The words “app store” appeared 340 times in the U.S. House of representatives report accusing Big Tech – Alphabet/Google, Amazon, Apple, and Facebook – of abusing its market power. They should see China’s app stores. The report, which came out on Tuesday, cited complaints of developers like Epic Games, which have been agitating for Apple and Google to cut back on the 30% fee they take on app-related payments.
But in China, a 30% cut of app sales sounds pretty good.
While app makers the world over have been deriding Apple and Google’s share as an unfair and unwarranted tax, Chinese Android stores frequently take cuts of about 50%. Now, a handful of Chinese developers have started the fight to push their revenue split down to the global standard.
In recent weeks, two Chinese gaming startups, Lilith Games and miHoYo, said they won’t sell their would-be autumn hits via app stores pre-installed on smartphones made by Huawei and Xiaomi.
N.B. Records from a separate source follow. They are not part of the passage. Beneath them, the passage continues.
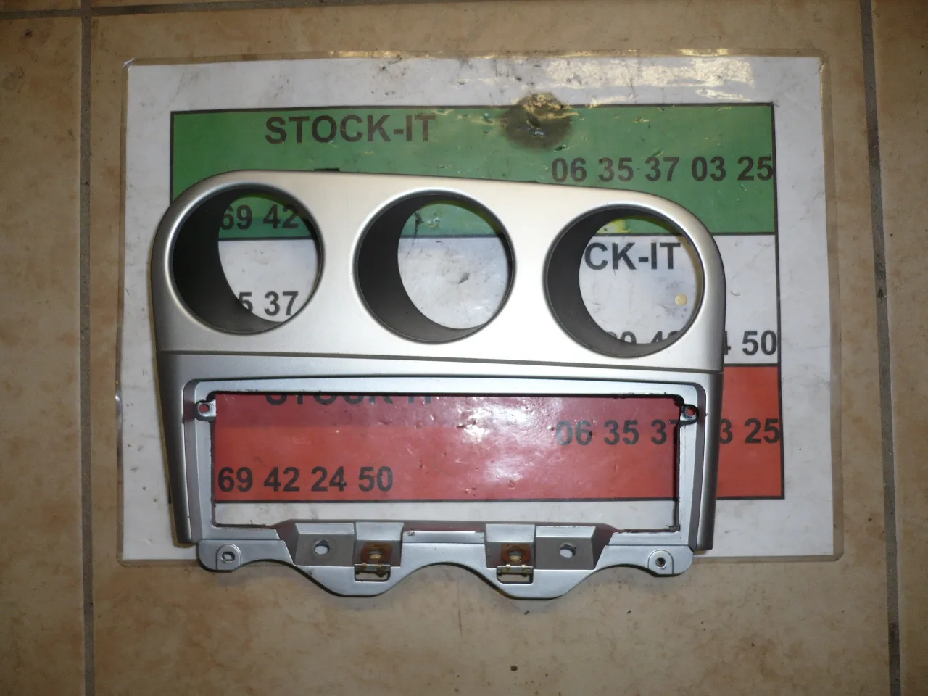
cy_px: 348
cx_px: 464
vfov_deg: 40.7
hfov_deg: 52.6
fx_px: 938
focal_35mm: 35
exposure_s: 1/30
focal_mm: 5.8
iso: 100
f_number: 2.8
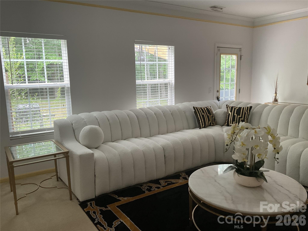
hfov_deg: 61.7
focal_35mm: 29
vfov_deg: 48.2
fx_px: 258
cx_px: 154
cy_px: 116
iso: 100
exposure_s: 1/60
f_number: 1.8
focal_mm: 3
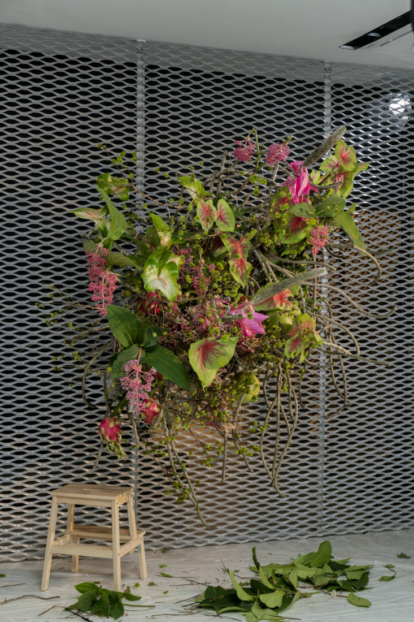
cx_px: 207
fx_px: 897
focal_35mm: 52
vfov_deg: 38.2
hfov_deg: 26.0
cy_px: 311
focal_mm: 52
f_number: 7.1
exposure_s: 1/50
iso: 800
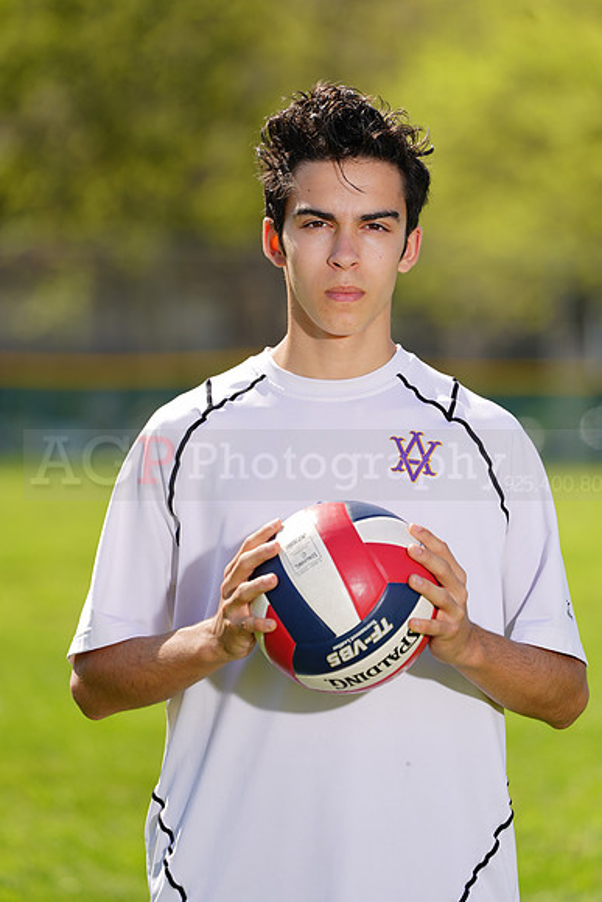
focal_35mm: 342
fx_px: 8573
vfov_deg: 6.0
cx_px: 301
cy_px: 451
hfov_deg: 4.0
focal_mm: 342
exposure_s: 1/200
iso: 64
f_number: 7.1
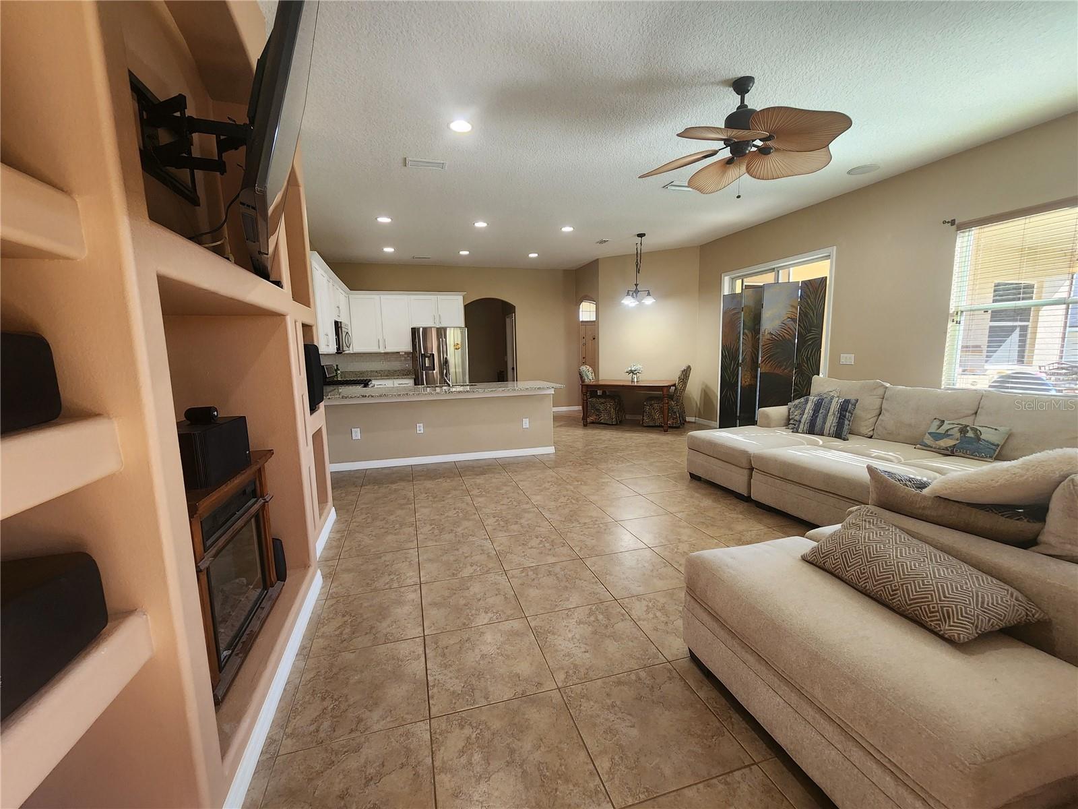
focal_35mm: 13
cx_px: 539
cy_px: 404
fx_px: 405
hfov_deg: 106.2
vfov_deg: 89.9
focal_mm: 2.2
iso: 200
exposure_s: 1/60
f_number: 2.2
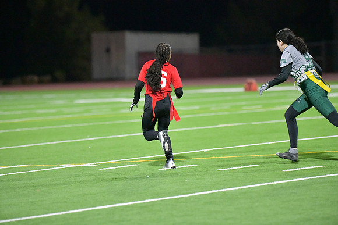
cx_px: 169
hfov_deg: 9.4
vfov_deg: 6.2
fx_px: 2066
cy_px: 112
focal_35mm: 220
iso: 16000
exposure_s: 1/2500
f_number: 2.8
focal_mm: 220
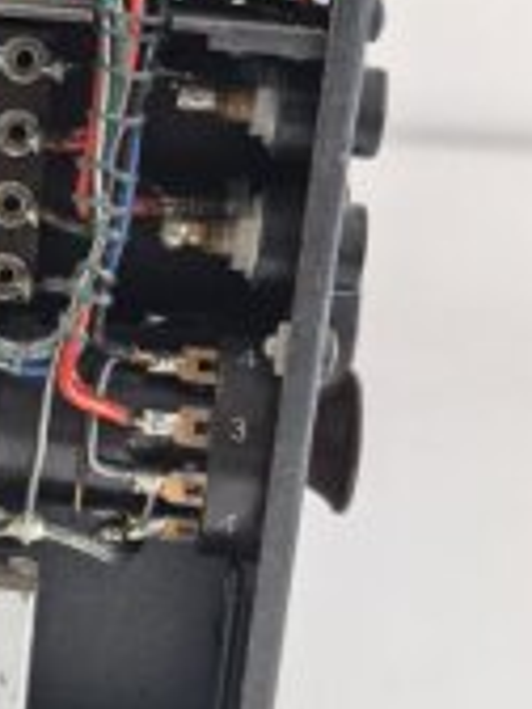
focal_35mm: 97
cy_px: 257
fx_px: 1988
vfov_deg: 20.2
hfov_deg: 14.7
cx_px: -110
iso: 1250
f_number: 2
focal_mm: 8.5
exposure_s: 1/1250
Instead, they’ve opted for stores charging smaller fees or none at all—including Apple’s App Store, which levies the same 30% charge in China as it does everywhere else.
Why do Chinese app stores charge so much? For starters, local vendors are dominant in the country’s smartphone market, with the iPhone making up just 8% of sales in the June quarter. Google Play doesn’t exist, so the pre-installed mobile stores of Chinese smartphone makers become the first choice for more than half a billion Android users. That’s made it easier for companies like Huawei Technologies Co., Xiaomi Corp. and Oppo to take a larger share of revenue.
MacDailyNews Take: As always, the lack of competition creates vacuum into which price gougers happily rush to fill.
Obviously, Apple’s App Store fees are reasonable. How much did it cost developers to have their applications burned onto CDs, boxed, shipped, and displayed on store shelves prior to Apple remaking the world for the better for umpteenth time?
Greedy scam artists like Epic Games want all of the benefits afforded to them by Apple’s App Store for free.